Tesla has shrugged off the global chip shortage to notch up quarterly profits of more than $1bn for the first time.
The electric car maker led by Elon Musk said it achieved the milestone despite supply chain challenges as it “worked extremely hard to keep production running as close to full capacity as possible”.
It also set aside $176m to reflect a “probable” pay-out to Mr Musk under the terms of a stock-based compensation award for the chief executive linked to its operational performance.
Revenues for the April-June period nearly doubled to $11.96bn compared with a period last year when its US factory was shut down for several weeks under COVD-19 lockdown measures.

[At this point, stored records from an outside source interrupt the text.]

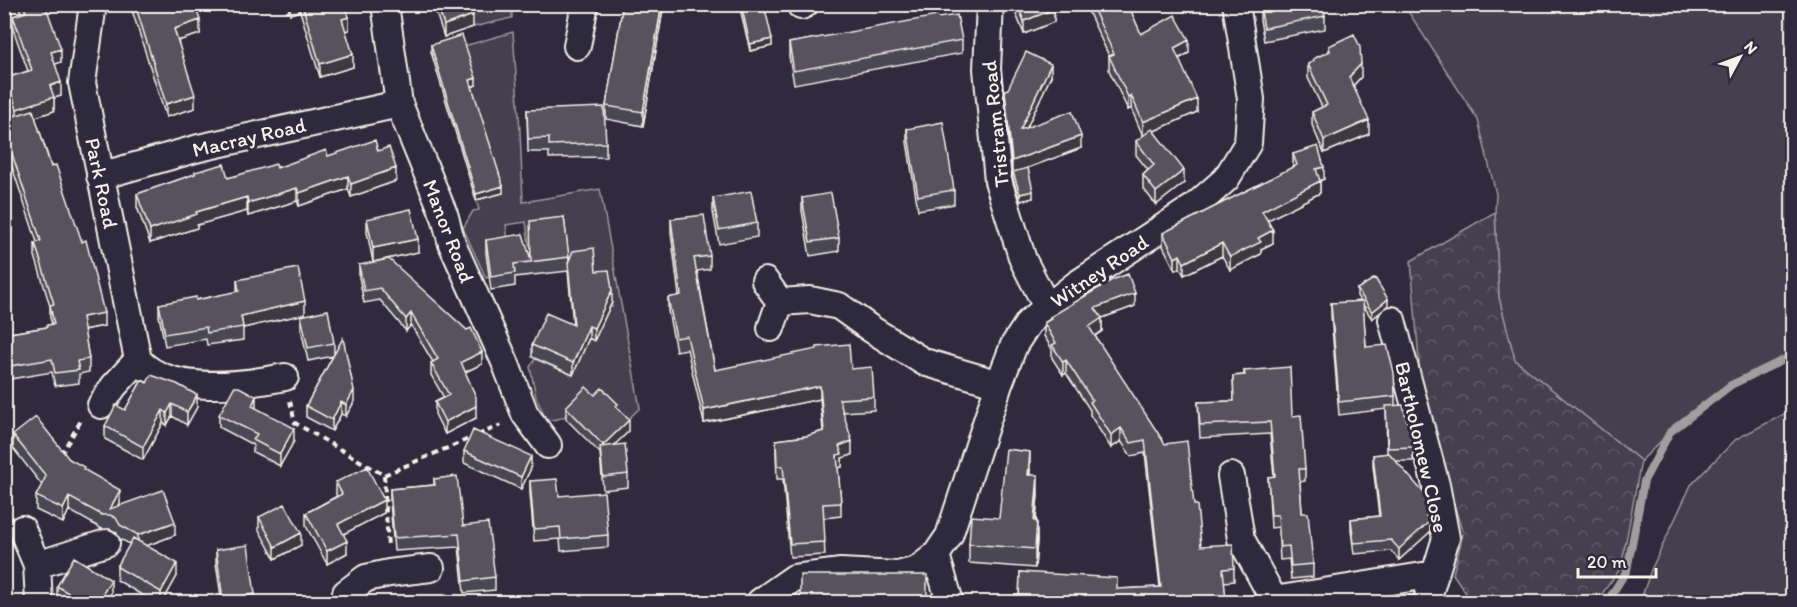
<svg xmlns="http://www.w3.org/2000/svg" width="1797" height="607" font-family="Itim,sans-serif">
<style>
.green{fill:#454050;stroke:#9c989c;stroke-width:1.5}
.forest{fill:url(#forest-crowns);stroke:#9c989c;stroke-width:1.5}
.lines{fill:none;stroke-linecap:round;stroke-linejoin:round}
.stream{stroke:#a19ea0;stroke-width:8}
.minor-casing{stroke:#f4f1e8;stroke-width:30}
.path{stroke:#f4f1e8;stroke-width:4;stroke-dasharray:6 4.5;stroke-linecap:butt}
.minor{stroke:#2f2a3d;stroke-width:26}
.wall{fill:#4a4752;stroke:#f4f1e8;stroke-width:1.5}
.shaded-wall{fill:#3c3942;stroke:#f4f1e8;stroke-width:1.5}
.building{fill:#56525f;stroke:#f4f1e8;stroke-width:1.5}
.labels{text-anchor:middle;dominant-baseline:central;stroke-width:6;stroke-linejoin:round;paint-order:stroke}
.street-label{font-size:21px;fill:#f4f1e8;stroke:#2f2a3d}
</style>
<defs>
<pattern id="forest-crowns" width="20" height="18" patternUnits="userSpaceOnUse" patternTransform="scale(1.5)"><rect width="20" height="18" fill="#454050"/><path d="M2 6a3 3 0 1 1 6 0M12 15a3 3 0 1 1 6 0" fill="none" stroke="#605c69"/></pattern>
</defs>
<rect width="100%" height="100%" fill="#2f2a3d"/>
<filter id="ink" filterUnits="userSpaceOnUse"><feTurbulence type="fractalNoise" baseFrequency=".0167" numOctaves="2"/><feDisplacementMap in="SourceGraphic" scale="12" xChannelSelector="R" yChannelSelector="G"/><feConvolveMatrix kernelMatrix="1 2 1 2 8 2 1 2 1" color-interpolation-filters="sRGB"/></filter>
<g filter="url(#ink)">
<!-- green -->
<path class="green" d="M465 5H512V18L473 27Z
M1404 5H1792V356L1731 385 1670 432 1641 461 1515 360 1499 298 1495 212 1496 194 1478 120Z
M513 32 520 131 523 202 600 189 640 408 622 425 585 396C572 409 565 423 546 419L536 397 530 367 535 359 573 375 570 330 594 340 584 311 612 307 609 282 573 263 548 243 529 245 526 222 506 225 509 250 489 277 486 278 463 228 473 211 479 210 476 200 502 193 469 88 476 85 464 46Z
M1792 410V602H1640L1651 570 1691 485 1736 439Z"/>
<!-- forest -->
<path class="forest" d="M1495 212 1499 298 1515 360 1641 461 1621 568 1596 602H1472L1453 574 1463 534 1431 427 1420 373 1411 261Z"/>
<g class="lines">
<!-- stream -->
<path class="stream" d="M1607 602 1627 570 1644 481 1670 432 1731 385 1792 356"/>
<!-- minor casing -->
<g class="minor-casing">
<path id="minor" d="M93 4 82 83 138 360C170 396 243 385 285 377
M385 4 399 104 445 217 452 244 505 362 525 414 548 445
M990 4 987 69 998 181 1023 260 1047 307
M801 6 805 4
M577 46 585 4
M100 176 199 148 399 104
M765 281 780 302 810 300 839 306 871 329 924 362 999 384
M1392 320 1436 485 1446 538 1428 597 1429 602
M771 328 780 302
M101 405 114 386 138 360
M1231 476 1241 539 1274 600
M22 529 37 565 39 602
M936 555 950 602
M37 565 106 543
M344 602 346 593 366 578 389 573 431 568
M760 602 794 578 841 572 897 575 917 570 936 555 949 536 999 384 1014 345 1029 322 1077 284 1194 207 1226 179 1248 143 1251 99 1236 4
M1269 602 1274 600 1435 574"/>
</g>
<!-- path -->
<path class="path" d="M290 401 295 423 384 475 471 438
M478 435 501 425
M61 454 82 419
M384 475 388 548"/>
<!-- minor -->
<use href="#minor" class="minor"/>
</g>
<!-- wall -->
<path class="wall" d="M18 4H50L46 6 61 62 55 64 61 96 54 98V111L35 117 104 326 84 330 89 359V372L79 374V383L55 386 52 372 4 380V334L47 327 52 324 50 318V306L35 256V243L37 242 4 143V119L14 116 6 91V78L28 71 13 29V16L21 13Z
M130 4H195L200 34 178 41 195 108 166 117Z
M287 4H345L349 30 346 31 353 67 320 77 300 11 290 14Z
M433 4H469L473 27 444 37Z
M623 4H664L643 126 606 119V106Z
M739 4H764L772 46 750 51Z
M1012 4H1053L1054 22 1024 34Z
M1088 4H1133L1129 7 1141 34 1189 53 1179 59 1197 112 1154 131 1184 183 1156 205 1143 188V175L1148 170 1136 155V141L1145 135 1143 136 1131 108 1128 110 1109 70V56L1088 11Z
M1269 4H1328L1323 6 1325 16V29L1264 41 1260 20V6Z
M938 18 962 40V53L794 84 789 56V43Z
M431 45 476 85 472 87 503 193 476 200 431 52Z
M1329 46 1361 77 1353 86 1369 134 1324 153 1312 125V112L1322 107 1308 78V64L1313 62V59L1329 52Z
M1051 76 1027 127 1081 148 1024 169 1033 198 1020 201 1013 179 1005 102V90Z
M527 110 606 143V157L549 158V152H528Z
M907 129 954 190V204L918 210 907 142Z
M378 151 396 181 351 197 348 189 299 206 297 201 248 216 247 211 197 225V228L150 243 137 207V194L195 174V172L228 178 328 156Z
M1293 154 1324 179 1320 181V193L1268 220 1273 243 1261 249V254L1230 270 1222 256 1184 275 1180 268 1175 270 1163 246V233L1293 167Z
M713 198 757 223V237L719 244 713 212Z
M802 198 839 238V251L810 256 802 211Z
M564 217 569 260 596 271 612 302 594 341 589 338 573 375 532 357V345L573 325 568 271 515 277V286L491 290 486 253V240L531 258Z
M367 219 418 252 373 262 367 232Z
M671 219 710 256V269L697 271 715 370 851 369 874 397V410L843 412 852 455 842 458V467L838 468 841 503V516L823 518 825 555 790 557 783 479H777L776 454V440L807 436 823 431 820 399 704 423 687 349 676 351 668 311V298L679 296 671 232Z
M359 265 482 364 465 372 476 418 445 434 435 414V402L444 398 431 375V363L433 362 411 325 406 331 380 300 364 303 359 277Z
M237 280 305 314 243 328V340L207 345 206 339 165 346 159 316V304L196 300 237 292Z
M1357 289 1388 306 1372 319 1363 305 1366 347 1395 396V405L1413 447V461H1396L1428 520 1430 532 1399 560 1391 551 1354 554 1351 530V519L1379 516 1373 466V455L1387 454 1386 409 1339 415 1331 315V303L1361 302 1357 296Z
M1135 306 1102 318V331L1095 336 1194 505 1201 546 1234 568V581L1224 582 1226 603H1019L1020 572 1117 589 1160 587 1145 453 1131 456 1121 441 1111 448 1090 415V410L1066 373 1063 375 1052 358V349L1044 336V323L1050 319V317Z
M301 316 334 343V354L354 402 346 416 341 414 332 431 306 417V406L333 356 308 361 301 329Z
M1244 371 1292 416 1305 469V481L1300 482 1302 513 1313 564V577L1291 579 1289 559 1280 560 1278 527 1271 528 1268 477H1274L1270 434 1200 438 1198 402 1234 401 1233 376 1244 375Z
M142 380 197 407 187 425 172 416 167 425 163 423 143 460 105 439V426L125 410Z
M595 395 618 409 629 431 614 445 628 474V487L603 490 600 453 566 419V407Z
M256 408 294 441 280 466 253 452V445L219 427V415Z
M13 435 69 459 84 470 120 503 119 506 175 535 146 546 177 576 162 603H155L117 580V567L130 544 120 539 116 532 110 529H102L69 510 63 523 36 510V496L42 485 13 448Z
M464 451 531 468 521 489 464 463Z
M1030 471V475L1038 494 1036 521 1037 540 1035 568 969 563V544L999 518Z
M434 479 495 577V590L464 593 459 547 394 551 390 502V489L434 485Z
M530 481 559 496 608 535V547L561 551 560 539 534 541 530 493Z
M336 482 384 513 343 534 347 553 327 564 306 526V513L337 496 336 495Z
M259 517 301 545 275 559 259 530Z
M216 550 255 594V603H222L216 563Z
M57 586 111 593 105 603H62L57 599Z"/>
<!-- shaded-wall -->
<path class="shaded-wall" d="M290 4H300V11L290 14Z
M662 4H664L643 126V112Z
M1054 9V22L1024 34V21Z
M473 15V27L444 37V25Z
M349 17V30L342 32V19Z
M200 20V34L174 42V29Z
M772 39V46L750 51V44Z
M1189 40V53L1174 61V48Z
M61 49V62L51 66V52Z
M353 54V67L320 77V64Z
M1051 64V76L1020 142V130Z
M1361 64V77L1349 90V77Z
M476 78V85L470 87V80Z
M61 82V96L54 98V111L17 123V109L50 86Z
M195 95V108L166 117V104Z
M1131 95V108L1128 110V97Z
M1197 99V112L1143 136V122Z
M1369 120V134L1324 153V140Z
M1081 136V148L1012 174V161Z
M1324 167V179L1316 182V169Z
M396 168V181L351 197V184Z
M1184 170V183L1156 205V192Z
M348 176V189L299 206V193Z
M1320 181V193L1262 223V211Z
M503 186V193L476 200V194Z
M297 188V201L248 216V203Z
M1033 191V198L1020 201V194Z
M247 197V211L197 225V228L150 243V230L196 212Z
M1273 230V243L1261 249V254L1230 270V257L1258 238Z
M418 239V252L373 262V248Z
M1222 243V256L1184 275V263Z
M1180 255V268L1175 270V258Z
M612 290V302L594 341V328Z
M1135 293V306L1102 318V331L1089 340V327L1095 308Z
M1388 299V306L1372 319V312Z
M305 301V314L243 328 241 316Z
M104 313V326L82 330V317Z
M411 313V325L406 331V319Z
M589 326V338L573 375V363Z
M482 352V364L461 374V362Z
M1066 360V373L1063 375V362Z
M820 386V399L704 423V410Z
M354 390V402L346 416V405Z
M197 395V407L187 425V412Z
M256 396V408L252 406Z
M341 402V414L332 431V420Z
M172 404V416L167 425V413Z
M476 406V418L445 434V422Z
M163 410V423L143 460V447Z
M629 420V431L603 456V445Z
M294 428V441L280 466V454Z
M1121 428V441L1111 448V435Z
M852 441V455L842 458V467L837 468V455L839 446Z
M1030 452V471L1028 494V475Z
M531 456V468L521 489V477Z
M1038 475V494L1034 540V521Z
M120 490V503L113 517 110 509Z
M69 497V510L63 523V509Z
M384 500V513L338 537V524Z
M1428 514V522L1430 521V532L1399 560V549Z
M1037 521V540L1035 568V549Z
M175 522V535L138 549V535Z
M301 533V545L275 559V547Z
M347 541V553L327 564V551Z
M177 563V576L162 603H161V592Z
M111 580V593L105 603H97Z"/>
<!-- building -->
<path class="building" d="M23 4H45L61 49 51 52 61 82 50 86 54 97 17 109 6 78 32 70 13 16 26 12Z
M135 4H195L200 20 174 29 195 95 166 104Z
M302 4H345L349 17 342 19 353 54 320 64Z
M437 4H469L473 15 444 25Z
M623 4H662L643 112 606 106Z
M741 4H764L772 39 750 44Z
M1017 4H1053L1054 9 1024 21Z
M1091 4H1128L1141 34 1175 15 1189 40 1174 48 1197 99 1143 122 1131 95 1128 97 1109 56 1114 54Z
M1269 4H1322L1325 16 1264 28 1260 6Z
M957 15 962 40 794 71 789 43 937 16 938 18Z
M1354 34 1360 47 1361 64 1349 77 1369 120 1324 140 1312 112 1327 105 1308 64 1314 61 1313 59 1330 51 1329 46Z
M462 35 476 78 470 80 503 186 476 194 431 45Z
M1026 52 1051 64 1020 130 1072 111 1081 136 1012 161 1005 90 1008 89Z
M604 107 606 143 549 145V138L528 139 527 110Z
M33 110 51 167 56 165 82 242 86 240 104 313 82 317 89 359 77 361 79 370 55 373 52 359 4 367V334L47 327V325L54 324 50 305 54 304 35 243 41 241 4 130V119Z
M943 122 954 190 918 196 907 129Z
M1152 129 1184 170 1156 192 1143 175 1154 165 1136 141Z
M375 140 378 151 389 147 396 168 351 184 348 176 299 193 297 188 248 203 247 197 196 212 197 214 150 230 137 194 195 174V172L224 164 228 178 276 164 277 168 326 150 328 156Z
M1318 146 1324 167 1316 169 1320 181 1262 211 1273 230 1258 238 1261 242 1230 257 1222 243 1184 263 1180 255 1175 258 1163 233 1297 165 1293 154Z
M1028 168 1033 191 1020 194 1013 172Z
M751 191 757 223 719 230 713 198Z
M831 193 839 238 810 242 802 198Z
M411 209 418 239 373 248 367 219Z
M704 215 710 256 694 258 715 370 817 349V347L849 344 851 369 872 367 874 397 839 399 852 441 839 446 842 454 837 455 841 503 823 504 825 542 790 544 783 466H777L776 440 807 436 824 431 820 386 704 410 687 336 676 338 668 298 681 295 671 219Z
M564 217 569 257 514 264 515 273 491 277 486 240 523 234 531 260 530 221Z
M594 248 596 271 609 270 612 290 594 328 589 326 573 363 532 345 546 313 574 325 568 263 573 251Z
M389 259 467 330 471 328 482 352 461 362 476 397V406L445 422 435 402 449 395 431 363 438 359 411 313 406 319 380 288 364 291 359 265Z
M298 268 305 301 241 316 243 327 207 333 206 327 165 334 159 304 196 297V300L239 291 237 280Z
M1128 274 1135 293 1095 308 1102 318 1089 327 1165 444 1187 441 1194 505H1197L1201 546 1233 544 1234 568 1223 569 1226 601 1211 603H1033L1019 602 1020 572 1117 578V589L1161 587 1145 440 1131 443 1121 428 1111 435 1090 402 1092 400 1066 360 1063 362 1052 345 1056 343 1044 323 1051 319 1050 317 1112 280Z
M1375 278 1388 299 1372 312 1357 289Z
M1363 301 1366 347 1387 345 1394 372 1395 396 1339 402 1331 303Z
M328 310 334 343 308 348 301 316Z
M343 338 354 390 346 405 341 402 332 420 306 406Z
M1290 367 1292 416 1301 415 1305 469H1299L1302 513H1308L1313 564 1291 566 1289 546 1280 547 1278 515H1271L1268 477 1275 476 1270 422 1200 425 1198 402 1234 401 1233 376 1245 375 1244 371Z
M151 375 177 384 197 395 187 412 172 404 167 413 163 410 143 447 105 426 116 405 125 410 142 380 147 383Z
M234 387H239L256 396 252 406 294 428 280 454 253 440 257 434 219 415Z
M586 387 595 395 602 388 618 404 616 406 629 420 603 445 566 407Z
M1403 405 1413 447 1388 448 1386 406Z
M36 417 69 459 84 467 83 469 120 490 110 509 163 490 175 522 138 535 120 525 116 518 110 515H102L69 497 63 509 36 496 46 476 13 435Z
M473 430 531 456 521 477 464 451Z
M625 444 628 474 603 477 600 447Z
M1006 449 1030 452 1028 475H1038L1034 521H1037L1035 549 969 544 971 516 999 518Z
M1389 453 1424 493 1428 514 1426 516 1430 521 1399 549 1391 540 1354 543 1351 519 1380 516 1373 455Z
M367 467 384 500 338 524 347 541 327 551 306 513 342 494 336 482Z
M457 476 463 526 488 523 495 577 464 581 459 534 394 538 390 489 435 485 434 479Z
M557 479 559 496 604 492 608 535 561 539 560 527 534 529 530 481Z
M285 504 301 533 275 547 259 517Z
M133 538 177 563 161 592 117 567Z
M248 545 255 594 223 599 216 550Z
M74 557 111 580 97 603H84L57 586Z
M800 575H927V603H800Z
M1415 595 1418 600 1422 603H1383L1385 602V599Z"/>
</g>
<g class="labels">
<!-- street labels -->
<g class="street-label">
<text transform="translate(995 124) rotate(-96)">Tristram Road</text>
<text transform="translate(249 137) rotate(-13)">Macray Road</text>
<text transform="translate(102 183) rotate(78)">Park Road</text>
<text transform="translate(449 231) rotate(69)">Manor Road</text>
<text transform="translate(1099 271) rotate(-34)">Witney Road</text>
<text transform="translate(1422 447) rotate(77)">Bartholomew Close</text>
</g>
</g>
<!-- margin -->
<rect width="1797" height="607" fill="none" stroke="#2f2a3d" stroke-width="24"/>
<rect x="12" y="12" width="1773" height="583" fill="none" stroke="#f4f1e8" stroke-width="2" filter="url(#ink)"/>
<!-- north arrow -->
<g transform="translate(1740 57) rotate(49)" stroke="#2f2a3d" stroke-width="4.5" paint-order="stroke">
<path d="M0-4.5L10 22L0 15L-10 22Z" fill="#f4f1e8"/>
<text y="-9" font-size="16" font-weight="bold" text-anchor="middle" fill="#f4f1e8">N</text>
</g>
<!-- scale -->
<path d="M1578 568v9h78v-9" fill="none" stroke="#f4f1e8" stroke-width="3"/>
<text x="1587" y="568" font-size="18" fill="#f4f1e8" stroke="#2f2a3d" stroke-width="4.5" paint-order="stroke">20 m</text>
</svg>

The revenue figure beat Wall Street expectations and follows record deliveries of more than 200,000 units during the quarter, thanks to its cheaper Model 3 and Model Y vehicles.
Tesla’s bottom-line profit of $1.14bn was more than ten times higher than in the second quarter a year ago and comes only months after the company reported its first ever annual profit.
The results were also notable because the company has in the past relied on regulatory credits – which it is able to sell to less environmentally-friendly car makers – to break even and turn a profit.
This time even without that sum, of $354m, Tesla would still have been comfortably in the black.
The company also took a $23m hit on the fall in Bitcoin prices – after earlier this year revealing a $1.5bn investment in the cryptocurrency.
Tesla said: “Supply chain challenges, in particular global semiconductor shortages and port congestion, continued to be present in Q2.
“The Tesla team, including supply chain, software development and our factories, worked extremely hard to keep production running as close to full capacity as possible.
“With global vehicle demand at record levels, component supply will have a strong influence on the rate of our delivery growth for the rest of this year.
“Public sentiment and support for electric vehicles seems to be at a never-before-seen inflection point.
“We continue to work hard to drive down costs and increase our rate of production to make electric vehicles accessible to as many people as possible.”
The results came hours after Britain’s biggest carmaker Jaguar Land Rover said the chip shortage saw it produce 30,000 fewer vehicles than planned, helping it tumble to a £110m loss during the latest quarter and warned of even further constraints in coming months.